Treehouse Lands $7M From Kaplan, Social+Capital To Help You Learn To Code

 

Educational platform Treehouse is announcing today that it has raised $7 million in Series B financing from Kaplan Ventures, with participation from its existing investor, The Social+Capital Partnership. The round follows the $600K in seed financing it raised in October 2011 from Kevin Rose, Reid Hoffman, David Sze and Mark Suster, among others, which was followed by its $4.75 million Series A in April of last year. Treehouse has raised more than $12 million to date.

Treehouse launched in late 2011 on an ambitious mission: To help anyone learn to code and design for iOS, Android and the web, regardless of their technical know-how. By combining the video-based approach of Lynda.com and learn-to-code platforms like Codecademy, Treehouse aimed to create an educational platform that leverages video, quizzes, a splash of gamification and project-based learning to help aspiring app developers and engineers learn the trade.

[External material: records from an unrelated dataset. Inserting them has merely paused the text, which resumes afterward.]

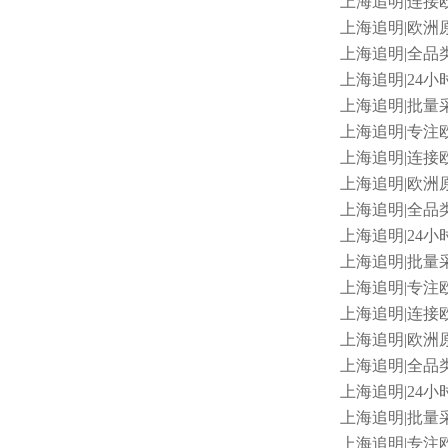
上海追明
|连接欧
上海追明
|欧洲
上海追明
|全品类
上海追明
|24小
上海追明
|批量采
上海追明
|专注欧
上海追明
|连接欧
上海追明
|欧洲原
上海追明
|全品类
上海追明
|24小时
上海追明
|批量采
上海追明
|专注
上海追明
|连接欧
上海追明
|欧洲原
上海追明
|全品类
上海追明
|24小
上海追明
|批量采购
上海追明
|专注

By charging students between $29 and $49 for access to its library of video content, realtime practice engine, in-depth interviews with experts and workshops, Treehouse was quick to reach profitability, and by September, more than 12,000 people (ages 7 to 50) were paying for its platform. Since then, its user base has grown to more than 25,000 active students.

In conjunction with its new capital, the startup is also announcing today that it is in the process of launching its first high school pilot program, which aims to train high school seniors to be job-ready for engineering positions without needing a university degree. The program will run for six months and cost $9/month, per student.

Treehouse’s move into high school follows on the heels of its “College Scholarship Program,” announced last fall, in which it offered 5,000 “Gold” accounts to college students in the U.S. for free — for a full two years. Because Gold plans typically run $50/month, this worked out to $3 million worth of free Treehouse education — the equivalent of what students would have had to pay out of pocket.

Treehouse Founder and CEO Ryan Carson told us at the time its motivation was, essentially, a response to the absurd cost of higher education — a cost that is expected to continue rising. To combat this unsustainable cost, Treehouse set out to offer students of all ages a comparable quality of education, without those costly student loans.

The startup’s push to reach both high school and college students is part of its effort to prove that a university degree isn’t in fact required for success in the job market; instead, the founder believes that smart, interactive online education can be just as effective.

But, in an increasingly crowded world of video-based education and learn-to-code platforms, good intentions alone can’t propel a startup to long-term success. Carson says that he thinks Treehouse will be able to differentiate itself from the competition over the long-term by focusing on cultivating a full-time teaching staff made up of experienced professionals — rather than relying on crowdsourced content to drive its lessons. That, and privileging project-based learning through live coding in the browser and a “learn by doing” approach to technical education, he hopes will be able to give it a leg up over veteran players like Lynda.com.

As to why his firm elected to invest in the education startup for a second time, Chamath Palihapitiya said:

Treehouse is already the biggest computer science school in the world and has the potential to be one of the most important … They’re creating an education model that massively reduces debt, increases job readiness and drives value in today’s economy. This is exactly what America needs right now.